26 de octubre, 09:15 horas (hora local).

(15:15 horas en Francia).

La sala de crisis de la Casa Blanca bullía de actividad. Los asistentes iban de un lado a otro. Generales y almirantes hablaban por líneas telefónicas seguras. Todos tenían en los labios las palabras «Kormoran», «Camaleón» y «Shane Schofield».

El presidente entró en la sala a grandes zancadas justo cuando uno de los hombres de la Armada, un almirante llamado Gaines, se sujetó el teléfono con el hombro.

—Señor presidente —dijo Gaines—, tengo a Moseley, de Londres, al teléfono. Dice que ese Schofield quiere que despleguemos submarinos de ataque contra varios objetivos en superficie alrededor del mundo. Señor, no estará pensando dejar que un capitán marine de treinta años controle la totalidad de la Armada de Estados Unidos, ¿verdad?

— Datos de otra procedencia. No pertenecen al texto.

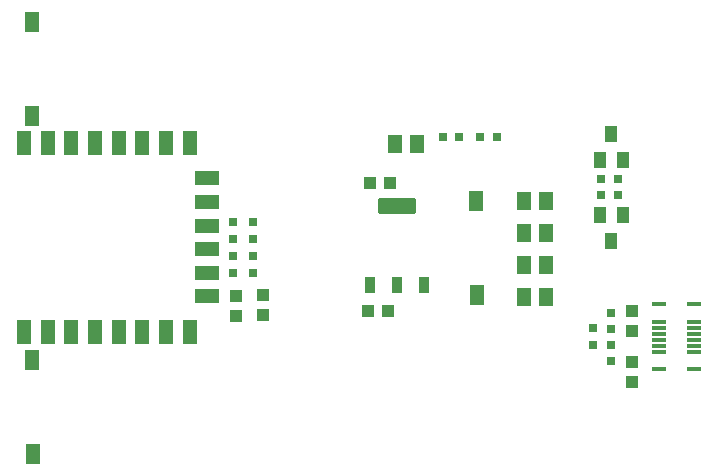
<source format=gtp>
G04*
G04 #@! TF.GenerationSoftware,Altium Limited,Altium Designer,22.5.1 (42)*
G04*
G04 Layer_Color=8421504*
%FSLAX25Y25*%
%MOIN*%
G70*
G04*
G04 #@! TF.SameCoordinates,6DAD0714-FCB9-4B36-A7BF-7B223F3C5BEE*
G04*
G04*
G04 #@! TF.FilePolarity,Positive*
G04*
G01*
G75*
%ADD15R,0.04528X0.01181*%
%ADD16R,0.03937X0.04331*%
%ADD17R,0.03000X0.03000*%
%ADD18R,0.04724X0.07087*%
%ADD19R,0.04724X0.07874*%
%ADD20R,0.07874X0.04724*%
%ADD21R,0.03937X0.05512*%
%ADD22R,0.03000X0.03000*%
%ADD23R,0.05118X0.05906*%
%ADD24R,0.04331X0.03937*%
G04:AMPARAMS|DCode=25|XSize=51.58mil|YSize=36.61mil|CornerRadius=2.75mil|HoleSize=0mil|Usage=FLASHONLY|Rotation=90.000|XOffset=0mil|YOffset=0mil|HoleType=Round|Shape=RoundedRectangle|*
%AMROUNDEDRECTD25*
21,1,0.05158,0.03112,0,0,90.0*
21,1,0.04608,0.03661,0,0,90.0*
1,1,0.00549,0.01556,0.02304*
1,1,0.00549,0.01556,-0.02304*
1,1,0.00549,-0.01556,-0.02304*
1,1,0.00549,-0.01556,0.02304*
%
%ADD25ROUNDEDRECTD25*%
G04:AMPARAMS|DCode=26|XSize=51.58mil|YSize=127.56mil|CornerRadius=3.87mil|HoleSize=0mil|Usage=FLASHONLY|Rotation=90.000|XOffset=0mil|YOffset=0mil|HoleType=Round|Shape=RoundedRectangle|*
%AMROUNDEDRECTD26*
21,1,0.05158,0.11982,0,0,90.0*
21,1,0.04384,0.12756,0,0,90.0*
1,1,0.00774,0.05991,0.02192*
1,1,0.00774,0.05991,-0.02192*
1,1,0.00774,-0.05991,-0.02192*
1,1,0.00774,-0.05991,0.02192*
%
%ADD26ROUNDEDRECTD26*%
D15*
X218807Y34500D02*
D03*
X230500D02*
D03*
X218807Y40405D02*
D03*
Y42374D02*
D03*
Y44342D02*
D03*
Y46311D02*
D03*
Y48280D02*
D03*
Y50248D02*
D03*
Y56154D02*
D03*
X230500Y40405D02*
D03*
Y42374D02*
D03*
Y44342D02*
D03*
Y46311D02*
D03*
Y48280D02*
D03*
Y50248D02*
D03*
Y56154D02*
D03*
D16*
X209755Y47133D02*
D03*
Y53826D02*
D03*
Y30416D02*
D03*
Y37109D02*
D03*
X78000Y59000D02*
D03*
Y52307D02*
D03*
X87000Y59193D02*
D03*
Y52500D02*
D03*
D17*
X203000Y37244D02*
D03*
Y42756D02*
D03*
X202961Y53394D02*
D03*
Y47882D02*
D03*
X197000Y42744D02*
D03*
Y48256D02*
D03*
X83539Y77994D02*
D03*
Y83506D02*
D03*
X76961D02*
D03*
Y77994D02*
D03*
Y72256D02*
D03*
Y66744D02*
D03*
X83500Y72256D02*
D03*
Y66744D02*
D03*
D18*
X10079Y6269D02*
D03*
X10000Y37500D02*
D03*
X158079Y59269D02*
D03*
X158000Y90500D02*
D03*
X9921Y150231D02*
D03*
X10000Y119000D02*
D03*
D19*
X62417Y109996D02*
D03*
X54543D02*
D03*
X46669D02*
D03*
X38795D02*
D03*
X30921D02*
D03*
X23047D02*
D03*
X15173D02*
D03*
X7299D02*
D03*
Y47004D02*
D03*
X23047D02*
D03*
X15173D02*
D03*
X30921D02*
D03*
X38795D02*
D03*
X46669D02*
D03*
X54543D02*
D03*
X62417D02*
D03*
D20*
X68244Y98185D02*
D03*
Y90311D02*
D03*
Y82437D02*
D03*
Y74563D02*
D03*
Y66689D02*
D03*
Y58815D02*
D03*
D21*
X203000Y112831D02*
D03*
X206740Y104169D02*
D03*
X199260D02*
D03*
X203000Y77169D02*
D03*
X199260Y85831D02*
D03*
X206740D02*
D03*
D22*
X205106Y98000D02*
D03*
X199594D02*
D03*
Y92500D02*
D03*
X205106D02*
D03*
X152256Y112000D02*
D03*
X146744D02*
D03*
X164756D02*
D03*
X159244D02*
D03*
D23*
X181366Y58500D02*
D03*
X173886Y58500D02*
D03*
X173886Y69156D02*
D03*
X181366Y69156D02*
D03*
X173886Y90469D02*
D03*
X181366Y90469D02*
D03*
X181366Y79812D02*
D03*
X173886Y79812D02*
D03*
X130886Y109468D02*
D03*
X138366Y109468D02*
D03*
D24*
X128693Y54000D02*
D03*
X122000D02*
D03*
X129193Y96500D02*
D03*
X122500D02*
D03*
D25*
X122484Y62661D02*
D03*
X131500D02*
D03*
X140516D02*
D03*
D26*
X131500Y89000D02*
D03*
M02*

</source>
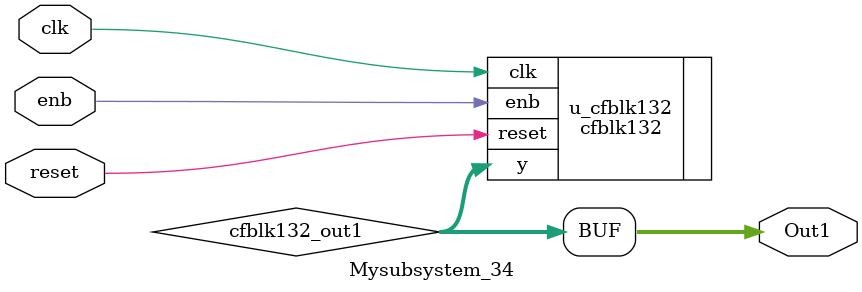
<source format=v>



`timescale 1 ns / 1 ns

module Mysubsystem_34
          (clk,
           reset,
           enb,
           Out1);


  input   clk;
  input   reset;
  input   enb;
  output  [15:0] Out1;  // uint16


  wire [15:0] cfblk132_out1;  // uint16


  cfblk132 u_cfblk132 (.clk(clk),
                       .reset(reset),
                       .enb(enb),
                       .y(cfblk132_out1)  // uint16
                       );

  assign Out1 = cfblk132_out1;

endmodule  // Mysubsystem_34


</source>
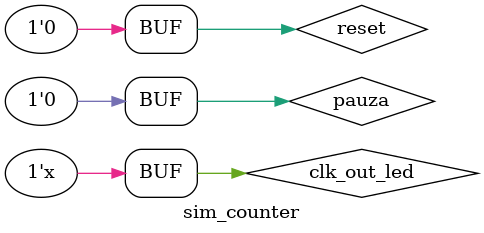
<source format=v>
`timescale 1ns / 1ps


module sim_counter();
    reg clk_out_led, reset, pauza;
    wire [5:0] valoare_bin;
    wire carry_out;
    counter counter1(clk_out_led, pauza, reset, valoare_bin, carry_out);
    initial begin
    clk_out_led = 0; reset = 1; pauza = 0;
    #100 reset = 0;
    end
    always
    #50 clk_out_led = !clk_out_led;
endmodule

</source>
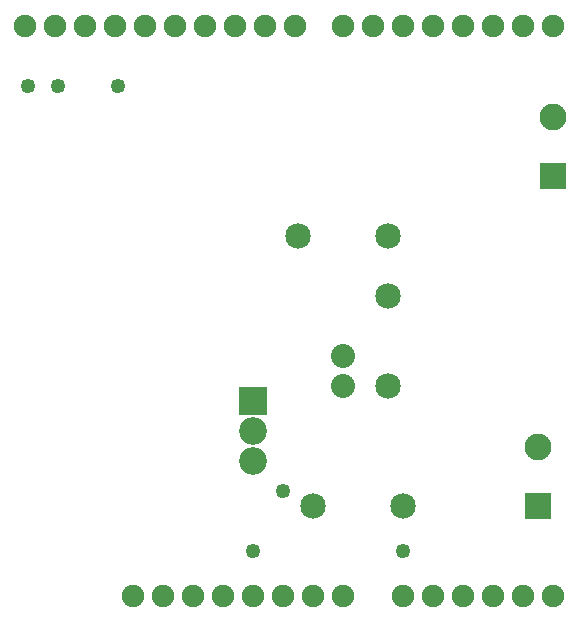
<source format=gts>
G04 MADE WITH FRITZING*
G04 WWW.FRITZING.ORG*
G04 DOUBLE SIDED*
G04 HOLES PLATED*
G04 CONTOUR ON CENTER OF CONTOUR VECTOR*
%ASAXBY*%
%FSLAX23Y23*%
%MOIN*%
%OFA0B0*%
%SFA1.0B1.0*%
%ADD10C,0.049370*%
%ADD11C,0.089370*%
%ADD12C,0.075278*%
%ADD13C,0.092000*%
%ADD14C,0.085000*%
%ADD15C,0.080000*%
%ADD16R,0.089370X0.089370*%
%ADD17R,0.092000X0.092000*%
%LNMASK1*%
G90*
G70*
G54D10*
X899Y252D03*
X1399Y252D03*
X1000Y453D03*
X249Y1802D03*
X149Y1802D03*
X449Y1802D03*
G54D11*
X1849Y402D03*
X1849Y599D03*
X1899Y1502D03*
X1899Y1699D03*
G54D12*
X1499Y102D03*
X1599Y102D03*
X1699Y102D03*
X1799Y102D03*
X1899Y102D03*
X1039Y2002D03*
X939Y2002D03*
X839Y2002D03*
X739Y2002D03*
X639Y2002D03*
X539Y2002D03*
X439Y2002D03*
X339Y2002D03*
X239Y2002D03*
X139Y2002D03*
X1899Y2002D03*
X1799Y2002D03*
X1699Y2002D03*
X1599Y2002D03*
X1499Y2002D03*
X1399Y2002D03*
X1299Y2002D03*
X1199Y2002D03*
X599Y102D03*
X499Y102D03*
X699Y102D03*
X799Y102D03*
X899Y102D03*
X999Y102D03*
X1099Y102D03*
X1199Y102D03*
X1399Y102D03*
G54D13*
X899Y752D03*
X899Y652D03*
X899Y552D03*
G54D14*
X1099Y402D03*
X1399Y402D03*
X1349Y802D03*
X1349Y1102D03*
X1349Y1302D03*
X1049Y1302D03*
G54D15*
X1199Y902D03*
X1199Y802D03*
G54D16*
X1849Y402D03*
X1899Y1502D03*
G54D17*
X899Y752D03*
G04 End of Mask1*
M02*
</source>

—Hará exactamente lo que el capitán Schofield le diga, almirante —repuso el presidente—. Lo que el capitán quiera, lo tendrá. Si dice que despleguemos nuestros submarinos, los desplegaremos. Si dice que bloqueemos a Corea del Norte, lo haremos. ¡Caballeros! ¡Pensaba que había sido claro al respecto! No quiero que nadie acuda a mí para que autorice o ratifique lo que solicite Schofield. El destino del mundo podría estar en manos de ese hombre. Lo conozco y confío en él. Qué demonios, le confiaría incluso mi vida. Hagan lo que se les dice e infórmenme después. Ahora, ¡desplieguen esos submarinos!